Tuesday 9 August 2016

Back to the beach: Valencia


Valencia: 2/08/16-9/08/16

Following an incredible time in Castellar del Valles, where we experienced hospitality like we'd never known before, we headed to Valencia via Barcelona. Like in every other public transport station we'd been to in Spain nobody in Barcelona train station seemed to have any clue as where and when to wait and go and so by standing and staring at the departures board in total confusion we incidentally formed a long queue of other confused passengers behind us. The journey itself was magnificent, a smooth quiet high speed train journey that hugged the Mediterranean coastline almost the entire way, what a view!

Forming an orderly queue
Valencia as a city has an excellent combination new and old with (more) sprawling, narrow streets in the old town walls and a riverbed converted into a garden which runs the length of the city towards a very modern attraction park and harbour and thanks to Alberto, my friend and former housemate, who comes from Valencia and as such gave us an extensive list of things to see and places to visit.
Excited to be here

Having had my first taste of swimming in the Med in Tarragona before being pulled away from it for a few weeks I was eager to get back to it now that we were once more on the coast. We were also aware that this would be our last chance to swim before Goa in India which was well over a month away. However getting to the beach from our cosy little BnB was no easy task. Not wanting to get the metro and a tram into the city (something we did on the following occasion) we set out to walk the distance. By google maps' reckoning the journey was a chilled 2km walk down a small country road which lead right to the beach. The realty however found us being beaten into the tarmac by the midday sun while attempting to navigate and dodge speeding Spanish drivers who had just veered off a motorway and onto our narrow pavement-less country path lined on either side by irrigation ditches. After much hesitation we reached our sandy destination just about in one piece and it was without doubt worth it. The soft sandy beach ran for miles in either direction and despite us arriving near a hotel resort it was surprisingly bereft of people. What more could you want? We sat, we swam, we slept, we sizzled.
Mum and Dad who had visited Valencia a few years before us had insisted that we should explore the city by bike and they were right to be so insistent. We hired a couple of (very hard saddled) bikes for the day and set off. We started in the park to the north of the city and followed it round to the south stopping at various points to admires the sites. Coasting along the paths, weaving through trees, other cyclists and kids playing football


Science museum or Trumps hair?
with the breeze on our faces...whilst still sweating bollocks buckets! We reached a complex of very modern buildings including an aquarium, science museum and an empty opera house which I still think looks like caricature of Donald Trump's head and hair (in fact that's probably why it's empty). It was when we were exploring this area that we encountered our first hoard.

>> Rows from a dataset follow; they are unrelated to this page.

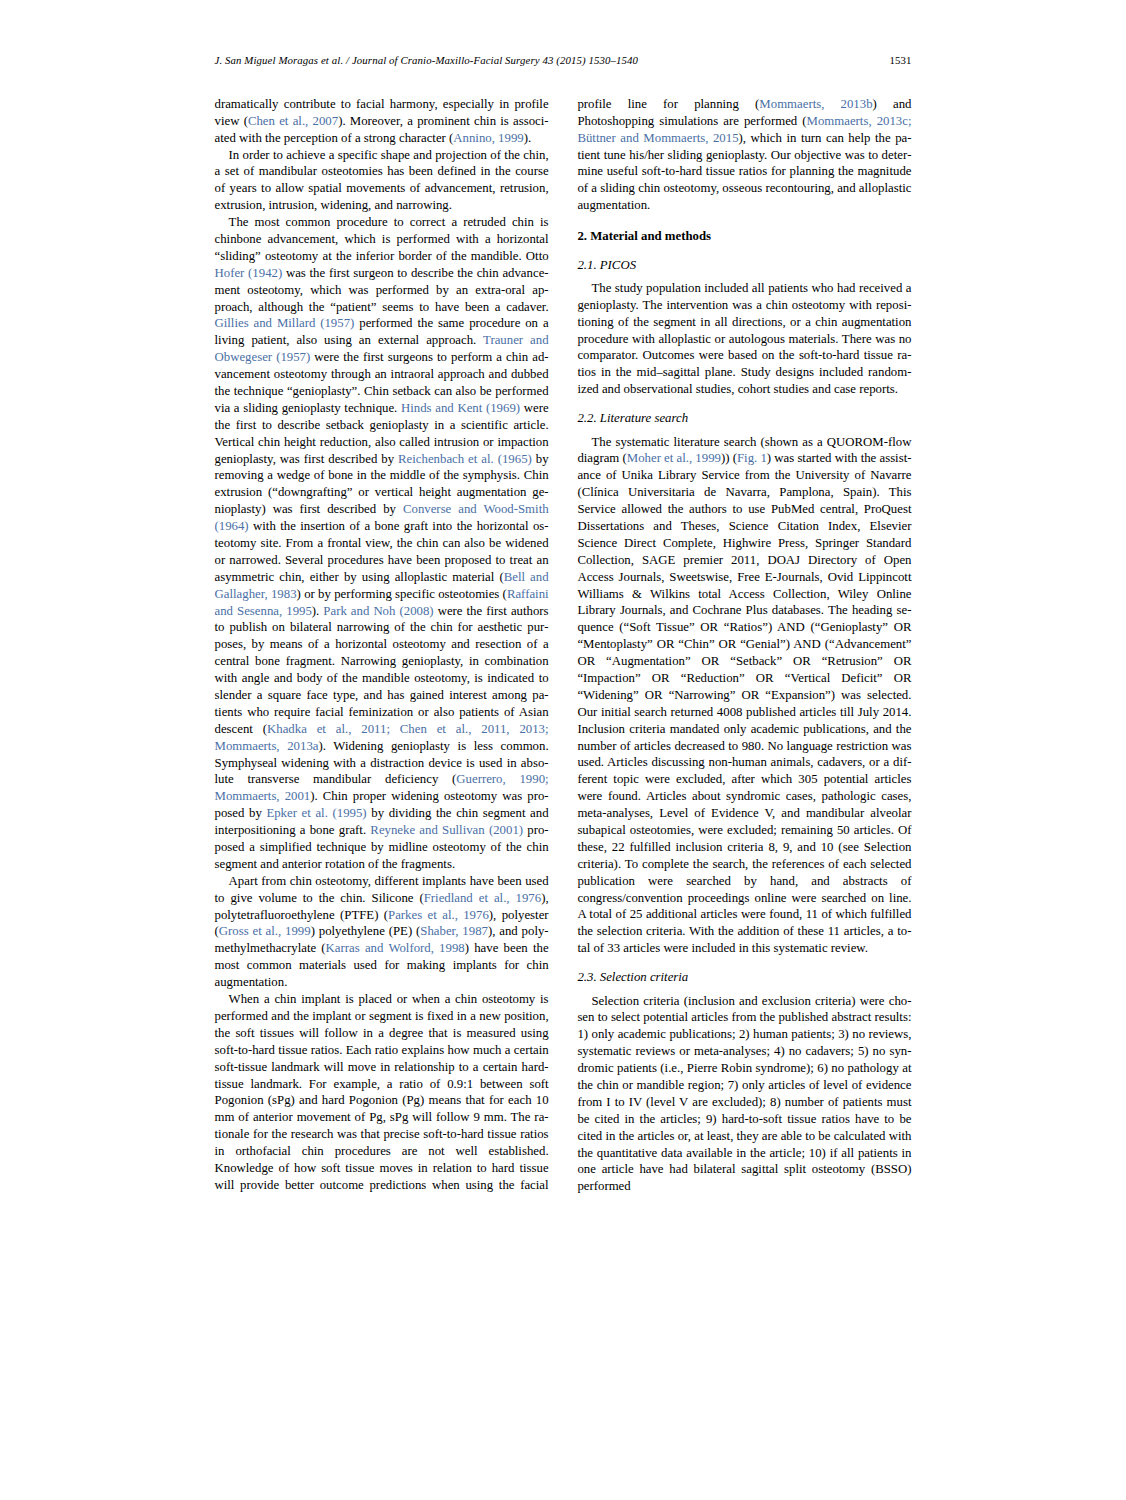J. San Miguel Moragas et al. / Journal of Cranio-Maxillo-Facial Surgery 43 (2015) 1530–1540 1531
dramatically contribute to facial harmony, especially in profile view (Chen et al., 2007). Moreover, a prominent chin is associated with the perception of a strong character (Annino, 1999).
In order to achieve a specific shape and projection of the chin, a set of mandibular osteotomies has been defined in the course of years to allow spatial movements of advancement, retrusion, extrusion, intrusion, widening, and narrowing.
The most common procedure to correct a retruded chin is chinbone advancement, which is performed with a horizontal “sliding” osteotomy at the inferior border of the mandible. Otto Hofer (1942) was the first surgeon to describe the chin advancement osteotomy, which was performed by an extra-oral approach, although the “patient” seems to have been a cadaver. Gillies and Millard (1957) performed the same procedure on a living patient, also using an external approach. Trauner and Obwegeser (1957) were the first surgeons to perform a chin advancement osteotomy through an intraoral approach and dubbed the technique “genioplasty”. Chin setback can also be performed via a sliding genioplasty technique. Hinds and Kent (1969) were the first to describe setback genioplasty in a scientific article. Vertical chin height reduction, also called intrusion or impaction genioplasty, was first described by Reichenbach et al. (1965) by removing a wedge of bone in the middle of the symphysis. Chin extrusion (“downgrafting” or vertical height augmentation genioplasty) was first described by Converse and Wood-Smith (1964) with the insertion of a bone graft into the horizontal osteotomy site. From a frontal view, the chin can also be widened or narrowed. Several procedures have been proposed to treat an asymmetric chin, either by using alloplastic material (Bell and Gallagher, 1983) or by performing specific osteotomies (Raffaini and Sesenna, 1995). Park and Noh (2008) were the first authors to publish on bilateral narrowing of the chin for aesthetic purposes, by means of a horizontal osteotomy and resection of a central bone fragment. Narrowing genioplasty, in combination with angle and body of the mandible osteotomy, is indicated to slender a square face type, and has gained interest among patients who require facial feminization or also patients of Asian descent (Khadka et al., 2011; Chen et al., 2011, 2013; Mommaerts, 2013a). Widening genioplasty is less common. Symphyseal widening with a distraction device is used in absolute transverse mandibular deficiency (Guerrero, 1990; Mommaerts, 2001). Chin proper widening osteotomy was proposed by Epker et al. (1995) by dividing the chin segment and interpositioning a bone graft. Reyneke and Sullivan (2001) proposed a simplified technique by midline osteotomy of the chin segment and anterior rotation of the fragments.
Apart from chin osteotomy, different implants have been used to give volume to the chin. Silicone (Friedland et al., 1976), polytetrafluoroethylene (PTFE) (Parkes et al., 1976), polyester (Gross et al., 1999) polyethylene (PE) (Shaber, 1987), and polymethylmethacrylate (Karras and Wolford, 1998) have been the most common materials used for making implants for chin augmentation.
When a chin implant is placed or when a chin osteotomy is performed and the implant or segment is fixed in a new position, the soft tissues will follow in a degree that is measured using soft-to-hard tissue ratios. Each ratio explains how much a certain soft-tissue landmark will move in relationship to a certain hard-tissue landmark. For example, a ratio of 0.9:1 between soft Pogonion (sPg) and hard Pogonion (Pg) means that for each 10 mm of anterior movement of Pg, sPg will follow 9 mm. The rationale for the research was that precise soft-to-hard tissue ratios in orthofacial chin procedures are not well established. Knowledge of how soft tissue moves in relation to hard tissue will provide better outcome predictions when using the facial profile line for planning (Mommaerts, 2013b) and Photoshopping simulations are performed (Mommaerts, 2013c; Büttner and Mommaerts, 2015), which in turn can help the patient tune his/her sliding genioplasty. Our objective was to determine useful soft-to-hard tissue ratios for planning the magnitude of a sliding chin osteotomy, osseous recontouring, and alloplastic augmentation.
2. Material and methods
2.1. PICOS
The study population included all patients who had received a genioplasty. The intervention was a chin osteotomy with repositioning of the segment in all directions, or a chin augmentation procedure with alloplastic or autologous materials. There was no comparator. Outcomes were based on the soft-to-hard tissue ratios in the mid–sagittal plane. Study designs included randomized and observational studies, cohort studies and case reports.
2.2. Literature search
The systematic literature search (shown as a QUOROM-flow diagram (Moher et al., 1999)) (Fig. 1) was started with the assistance of Unika Library Service from the University of Navarre (Clínica Universitaria de Navarra, Pamplona, Spain). This Service allowed the authors to use PubMed central, ProQuest Dissertations and Theses, Science Citation Index, Elsevier Science Direct Complete, Highwire Press, Springer Standard Collection, SAGE premier 2011, DOAJ Directory of Open Access Journals, Sweetswise, Free E-Journals, Ovid Lippincott Williams & Wilkins total Access Collection, Wiley Online Library Journals, and Cochrane Plus databases. The heading sequence (“Soft Tissue” OR “Ratios”) AND (“Genioplasty” OR “Mentoplasty” OR “Chin” OR “Genial”) AND (“Advancement” OR “Augmentation” OR “Setback” OR “Retrusion” OR “Impaction” OR “Reduction” OR “Vertical Deficit” OR “Widening” OR “Narrowing” OR “Expansion”) was selected. Our initial search returned 4008 published articles till July 2014. Inclusion criteria mandated only academic publications, and the number of articles decreased to 980. No language restriction was used. Articles discussing non-human animals, cadavers, or a different topic were excluded, after which 305 potential articles were found. Articles about syndromic cases, pathologic cases, meta-analyses, Level of Evidence V, and mandibular alveolar subapical osteotomies, were excluded; remaining 50 articles. Of these, 22 fulfilled inclusion criteria 8, 9, and 10 (see Selection criteria). To complete the search, the references of each selected publication were searched by hand, and abstracts of congress/convention proceedings online were searched on line. A total of 25 additional articles were found, 11 of which fulfilled the selection criteria. With the addition of these 11 articles, a total of 33 articles were included in this systematic review.
2.3. Selection criteria
Selection criteria (inclusion and exclusion criteria) were chosen to select potential articles from the published abstract results: 1) only academic publications; 2) human patients; 3) no reviews, systematic reviews or meta-analyses; 4) no cadavers; 5) no syndromic patients (i.e., Pierre Robin syndrome); 6) no pathology at the chin or mandible region; 7) only articles of level of evidence from I to IV (level V are excluded); 8) number of patients must be cited in the articles; 9) hard-to-soft tissue ratios have to be cited in the articles or, at least, they are able to be calculated with the quantitative data available in the article; 10) if all patients in one article have had bilateral sagittal split osteotomy (BSSO) performed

Up until this point in time we had seen a few of them roaming about the streets of Spain, Pamplona, Tarragona, Barcelona, everywhere we'd been we'd spotted them. You could tell them a mile off by how they moved but it had only ever been one of two of them at a time, not this like. Never like this. Wondering around this complex of building we came across the hoard, a huge mass of children, teenagers and young adults. At first it looked like a school trip until we got nearer to them. Standing completely still and in dead silence, failing to look forward or communicate at all with their surroundings. Pokemon Go really was popular!!

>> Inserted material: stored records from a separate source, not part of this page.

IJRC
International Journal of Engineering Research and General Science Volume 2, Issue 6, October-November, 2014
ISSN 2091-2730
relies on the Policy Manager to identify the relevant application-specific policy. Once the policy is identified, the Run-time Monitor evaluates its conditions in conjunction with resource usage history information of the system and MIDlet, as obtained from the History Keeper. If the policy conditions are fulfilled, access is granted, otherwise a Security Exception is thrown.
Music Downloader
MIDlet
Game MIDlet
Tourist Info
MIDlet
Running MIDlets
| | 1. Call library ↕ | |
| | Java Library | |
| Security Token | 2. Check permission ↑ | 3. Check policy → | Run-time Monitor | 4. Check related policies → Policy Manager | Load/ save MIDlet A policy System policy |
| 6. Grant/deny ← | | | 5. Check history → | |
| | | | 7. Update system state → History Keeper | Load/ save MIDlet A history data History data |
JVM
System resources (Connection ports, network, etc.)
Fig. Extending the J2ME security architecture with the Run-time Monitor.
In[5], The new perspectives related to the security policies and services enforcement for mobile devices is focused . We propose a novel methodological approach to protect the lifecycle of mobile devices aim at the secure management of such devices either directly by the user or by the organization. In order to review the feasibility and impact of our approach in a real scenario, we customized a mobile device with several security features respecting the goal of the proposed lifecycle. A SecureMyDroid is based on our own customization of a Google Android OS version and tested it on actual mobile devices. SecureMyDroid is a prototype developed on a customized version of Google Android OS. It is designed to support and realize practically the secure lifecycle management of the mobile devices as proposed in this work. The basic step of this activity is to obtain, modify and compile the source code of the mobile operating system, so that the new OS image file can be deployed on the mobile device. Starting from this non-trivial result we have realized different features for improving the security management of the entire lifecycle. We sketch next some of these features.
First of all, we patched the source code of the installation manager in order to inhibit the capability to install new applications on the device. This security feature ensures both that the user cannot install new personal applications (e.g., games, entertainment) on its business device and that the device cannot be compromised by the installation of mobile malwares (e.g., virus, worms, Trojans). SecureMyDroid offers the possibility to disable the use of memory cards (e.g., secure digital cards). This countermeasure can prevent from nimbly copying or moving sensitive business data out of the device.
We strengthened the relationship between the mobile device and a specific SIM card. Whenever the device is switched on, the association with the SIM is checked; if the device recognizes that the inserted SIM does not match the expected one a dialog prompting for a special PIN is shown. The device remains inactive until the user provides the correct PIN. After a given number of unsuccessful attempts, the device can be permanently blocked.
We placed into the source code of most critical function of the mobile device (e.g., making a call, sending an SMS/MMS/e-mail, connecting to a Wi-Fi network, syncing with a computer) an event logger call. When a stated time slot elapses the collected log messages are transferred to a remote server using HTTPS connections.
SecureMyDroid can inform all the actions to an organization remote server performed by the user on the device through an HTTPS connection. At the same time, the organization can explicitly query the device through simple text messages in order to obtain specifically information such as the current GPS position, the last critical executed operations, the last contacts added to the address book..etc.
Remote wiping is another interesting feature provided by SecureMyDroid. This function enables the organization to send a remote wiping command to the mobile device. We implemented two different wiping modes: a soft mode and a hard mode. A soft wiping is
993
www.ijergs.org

We headed for the beach and spent a few more hours swimming and sunbathing before going in search of a cafe which Mum and Dad fond memories of. All we had to go on was a photo of the place and doing so our best Sherlock Holmes impressions we cycled around the port matching clues from the photo to our surroundings. Eventually finding the location of this cafe, we were gutted to find it a shell of it's former self. The entire place had been gutted; all that remained was it's shell.

We've come across a few towns with canals and waterways running through them and attached to these towns we've invariable heard someone dub them "Venice of the North/East/South/West". Port Saplaya was no different. The little beach and port area along the coast to the north of the city had a small series of canals forming the boat park for the local residence. Calling it Little Venice is perhaps a little grandiose but it was admittedly very beautiful; terraced rows of brightly coloured houses all crammed in and sitting just metres from the water's edge.


Everything we had encountered in Valencia and Spain in general - from food to people - had been excellent that was until we encountered Horchata. We had had a quick taste of this whilst in Castellar and our memories from that sample were fond ones. We were however horrified to discover that Horchata, the drink local to Valencia (made from tiger nuts) was in it's true original form utterly nasty, the taste of which still haunts Sarah's palette to this very day. From our arrival in the city we had been meaning to sit down and have a glass from a Horchateria and it wasn't until the morning of our final day in Valencia (before we left for the bus) that we sat down and bought ourselves some. Needless to say we couldn't empty our glasses and the taste stayed, cloying in our throats all the way to Granada.